Read the first part of this story. Talk about a perfect storm. A project of this scope can take 4-6 months to plan – foundation and chimney repair, HVAC, windows, siding, electrical, insulation, interior finishes… the list is endless. And we had to get the work moving quickly so the homeowners could get out of the hotel. Oh, and it was smack in the middle of the winter holiday season.
Once the roof was put back together and shingled, we fired several rounds at once. Our mason tore down and rebuilt the chimney, which will actually function better and draw more air than the prior construction.
The foundation at the rear of the house sustained some cracking from the tree, so we followed a structural engineer’s report and provided additional concrete and steel reinforcement. Also in the basement we installed a new perimeter drain system, as the basement historically got water as a result of heavy rains (in the photo you can actually see the water gathering as we began to dig the perimeter drains).

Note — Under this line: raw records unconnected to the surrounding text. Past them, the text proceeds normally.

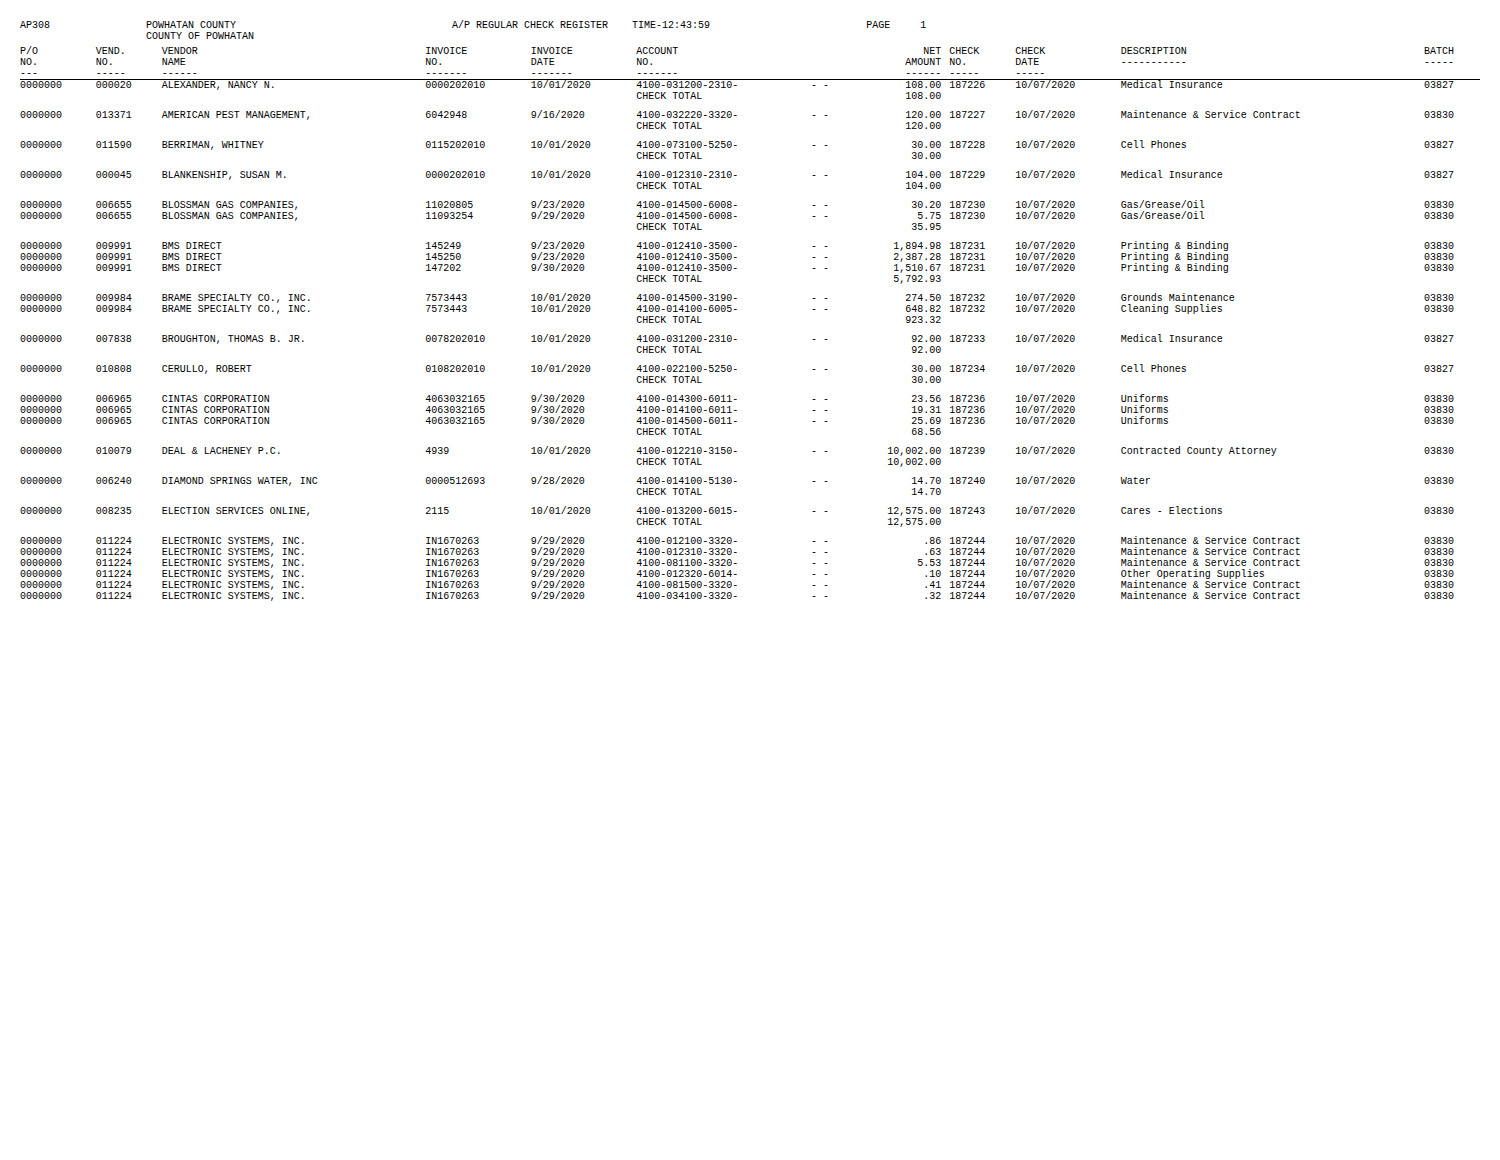AP308 POWHATAN COUNTY A/P REGULAR CHECK REGISTER TIME-12:43:59 PAGE 1 COUNTY OF POWHATAN
| P/O NO. --- | VEND. NO. ----- | VENDOR NAME ------ | INVOICE NO. ------- | INVOICE DATE ------- | ACCOUNT NO. ------- | | NET AMOUNT ------ | CHECK NO. ----- | CHECK DATE ----- | DESCRIPTION ----------- | BATCH ----- |
| --- | --- | --- | --- | --- | --- | --- | --- | --- | --- | --- | --- |
| 0000000 | 000020 | ALEXANDER, NANCY N. | 0000202010 | 10/01/2020 | 4100-031200-2310- | - - | 108.00 | 187226 | 10/07/2020 | Medical Insurance | 03827 |
| | | | | | CHECK TOTAL | | 108.00 | | | | |
| 0000000 | 013371 | AMERICAN PEST MANAGEMENT, | 6042948 | 9/16/2020 | 4100-032220-3320- | - - | 120.00 | 187227 | 10/07/2020 | Maintenance & Service Contract | 03830 |
| | | | | | CHECK TOTAL | | 120.00 | | | | |
| 0000000 | 011590 | BERRIMAN, WHITNEY | 0115202010 | 10/01/2020 | 4100-073100-5250- | - - | 30.00 | 187228 | 10/07/2020 | Cell Phones | 03827 |
| | | | | | CHECK TOTAL | | 30.00 | | | | |
| 0000000 | 000045 | BLANKENSHIP, SUSAN M. | 0000202010 | 10/01/2020 | 4100-012310-2310- | - - | 104.00 | 187229 | 10/07/2020 | Medical Insurance | 03827 |
| | | | | | CHECK TOTAL | | 104.00 | | | | |
| 0000000 | 006655 | BLOSSMAN GAS COMPANIES, | 11020805 | 9/23/2020 | 4100-014500-6008- | - - | 30.20 | 187230 | 10/07/2020 | Gas/Grease/Oil | 03830 |
| 0000000 | 006655 | BLOSSMAN GAS COMPANIES, | 11093254 | 9/29/2020 | 4100-014500-6008- | - - | 5.75 | 187230 | 10/07/2020 | Gas/Grease/Oil | 03830 |
| | | | | | CHECK TOTAL | | 35.95 | | | | |
| 0000000 | 009991 | BMS DIRECT | 145249 | 9/23/2020 | 4100-012410-3500- | - - | 1,894.98 | 187231 | 10/07/2020 | Printing & Binding | 03830 |
| 0000000 | 009991 | BMS DIRECT | 145250 | 9/23/2020 | 4100-012410-3500- | - - | 2,387.28 | 187231 | 10/07/2020 | Printing & Binding | 03830 |
| 0000000 | 009991 | BMS DIRECT | 147202 | 9/30/2020 | 4100-012410-3500- | - - | 1,510.67 | 187231 | 10/07/2020 | Printing & Binding | 03830 |
| | | | | | CHECK TOTAL | | 5,792.93 | | | | |
| 0000000 | 009984 | BRAME SPECIALTY CO., INC. | 7573443 | 10/01/2020 | 4100-014500-3190- | - - | 274.50 | 187232 | 10/07/2020 | Grounds Maintenance | 03830 |
| 0000000 | 009984 | BRAME SPECIALTY CO., INC. | 7573443 | 10/01/2020 | 4100-014100-6005- | - - | 648.82 | 187232 | 10/07/2020 | Cleaning Supplies | 03830 |
| | | | | | CHECK TOTAL | | 923.32 | | | | |
| 0000000 | 007838 | BROUGHTON, THOMAS B. JR. | 0078202010 | 10/01/2020 | 4100-031200-2310- | - - | 92.00 | 187233 | 10/07/2020 | Medical Insurance | 03827 |
| | | | | | CHECK TOTAL | | 92.00 | | | | |
| 0000000 | 010808 | CERULLO, ROBERT | 0108202010 | 10/01/2020 | 4100-022100-5250- | - - | 30.00 | 187234 | 10/07/2020 | Cell Phones | 03827 |
| | | | | | CHECK TOTAL | | 30.00 | | | | |
| 0000000 | 006965 | CINTAS CORPORATION | 4063032165 | 9/30/2020 | 4100-014300-6011- | - - | 23.56 | 187236 | 10/07/2020 | Uniforms | 03830 |
| 0000000 | 006965 | CINTAS CORPORATION | 4063032165 | 9/30/2020 | 4100-014100-6011- | - - | 19.31 | 187236 | 10/07/2020 | Uniforms | 03830 |
| 0000000 | 006965 | CINTAS CORPORATION | 4063032165 | 9/30/2020 | 4100-014500-6011- | - - | 25.69 | 187236 | 10/07/2020 | Uniforms | 03830 |
| | | | | | CHECK TOTAL | | 68.56 | | | | |
| 0000000 | 010079 | DEAL & LACHENEY P.C. | 4939 | 10/01/2020 | 4100-012210-3150- | - - | 10,002.00 | 187239 | 10/07/2020 | Contracted County Attorney | 03830 |
| | | | | | CHECK TOTAL | | 10,002.00 | | | | |
| 0000000 | 006240 | DIAMOND SPRINGS WATER, INC | 0000512693 | 9/28/2020 | 4100-014100-5130- | - - | 14.70 | 187240 | 10/07/2020 | Water | 03830 |
| | | | | | CHECK TOTAL | | 14.70 | | | | |
| 0000000 | 008235 | ELECTION SERVICES ONLINE, | 2115 | 10/01/2020 | 4100-013200-6015- | - - | 12,575.00 | 187243 | 10/07/2020 | Cares - Elections | 03830 |
| | | | | | CHECK TOTAL | | 12,575.00 | | | | |
| 0000000 | 011224 | ELECTRONIC SYSTEMS, INC. | IN1670263 | 9/29/2020 | 4100-012100-3320- | - - | .86 | 187244 | 10/07/2020 | Maintenance & Service Contract | 03830 |
| 0000000 | 011224 | ELECTRONIC SYSTEMS, INC. | IN1670263 | 9/29/2020 | 4100-012310-3320- | - - | .63 | 187244 | 10/07/2020 | Maintenance & Service Contract | 03830 |
| 0000000 | 011224 | ELECTRONIC SYSTEMS, INC. | IN1670263 | 9/29/2020 | 4100-081100-3320- | - - | 5.53 | 187244 | 10/07/2020 | Maintenance & Service Contract | 03830 |
| 0000000 | 011224 | ELECTRONIC SYSTEMS, INC. | IN1670263 | 9/29/2020 | 4100-012320-6014- | - - | .10 | 187244 | 10/07/2020 | Other Operating Supplies | 03830 |
| 0000000 | 011224 | ELECTRONIC SYSTEMS, INC. | IN1670263 | 9/29/2020 | 4100-081500-3320- | - - | .41 | 187244 | 10/07/2020 | Maintenance & Service Contract | 03830 |
| 0000000 | 011224 | ELECTRONIC SYSTEMS, INC. | IN1670263 | 9/29/2020 | 4100-034100-3320- | - - | .32 | 187244 | 10/07/2020 | Maintenance & Service Contract | 03830 |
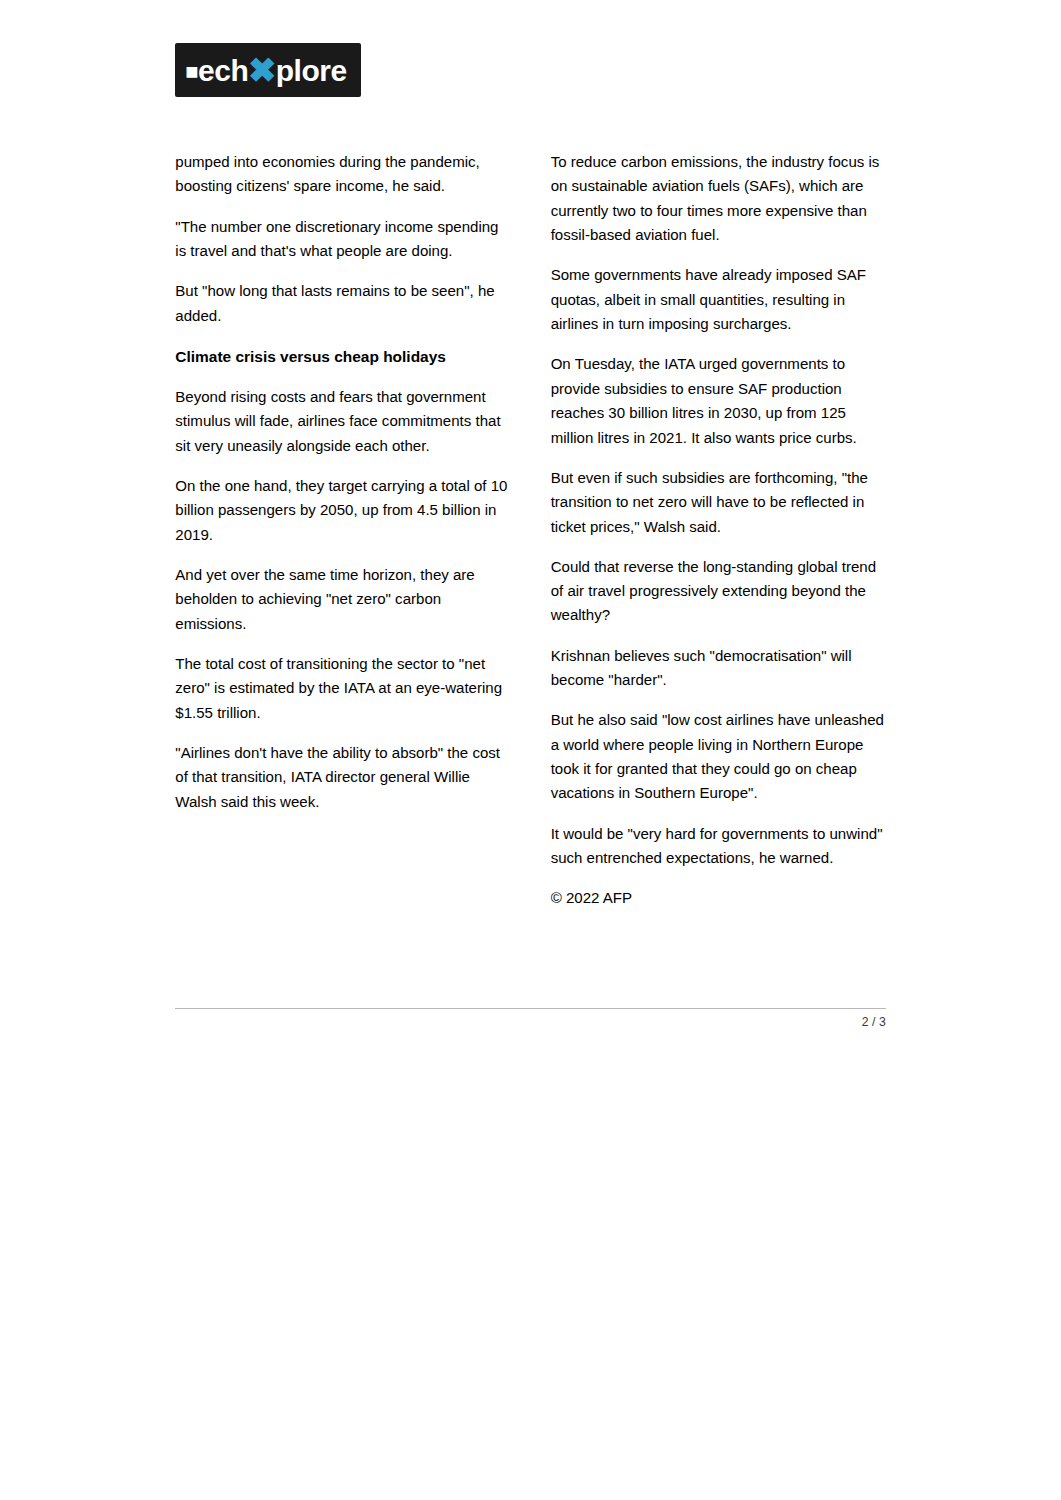■ech✖plore
pumped into economies during the pandemic, boosting citizens' spare income, he said.
"The number one discretionary income spending is travel and that's what people are doing.
But "how long that lasts remains to be seen", he added.
Climate crisis versus cheap holidays
Beyond rising costs and fears that government stimulus will fade, airlines face commitments that sit very uneasily alongside each other.
On the one hand, they target carrying a total of 10 billion passengers by 2050, up from 4.5 billion in 2019.
And yet over the same time horizon, they are beholden to achieving "net zero" carbon emissions.
The total cost of transitioning the sector to "net zero" is estimated by the IATA at an eye-watering $1.55 trillion.
"Airlines don't have the ability to absorb" the cost of that transition, IATA director general Willie Walsh said this week.
To reduce carbon emissions, the industry focus is on sustainable aviation fuels (SAFs), which are currently two to four times more expensive than fossil-based aviation fuel.
Some governments have already imposed SAF quotas, albeit in small quantities, resulting in airlines in turn imposing surcharges.
On Tuesday, the IATA urged governments to provide subsidies to ensure SAF production reaches 30 billion litres in 2030, up from 125 million litres in 2021. It also wants price curbs.
But even if such subsidies are forthcoming, "the transition to net zero will have to be reflected in ticket prices," Walsh said.
Could that reverse the long-standing global trend of air travel progressively extending beyond the wealthy?
Krishnan believes such "democratisation" will become "harder".
But he also said "low cost airlines have unleashed a world where people living in Northern Europe took it for granted that they could go on cheap vacations in Southern Europe".
It would be "very hard for governments to unwind" such entrenched expectations, he warned.
© 2022 AFP
2 / 3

We replaced the existing air conditioning unit, which was nearing its life expectancy, with a 16 seer, 4-ton, two-stage heat pump. Combined with new spray foam insulation in the roof and floor cavities, as well as a new two-zone heating system for the two levels of the house, the heating and air conditioning system will make the house exponentially more efficient.
Another opportunity was opening up the main living area on the first floor. We removed the wall dividing the living and dining rooms, relocated the existing electrical and ductwork, and installed a steel support beam to hold the floor joists above. This element alone will change the entire dynamic of the first floor, providing significantly more space and light.
We recommended installing a vaulted ceiling in the master bedroom. We had the attic space, and the typical rectangular room needed a little flourish, if you will.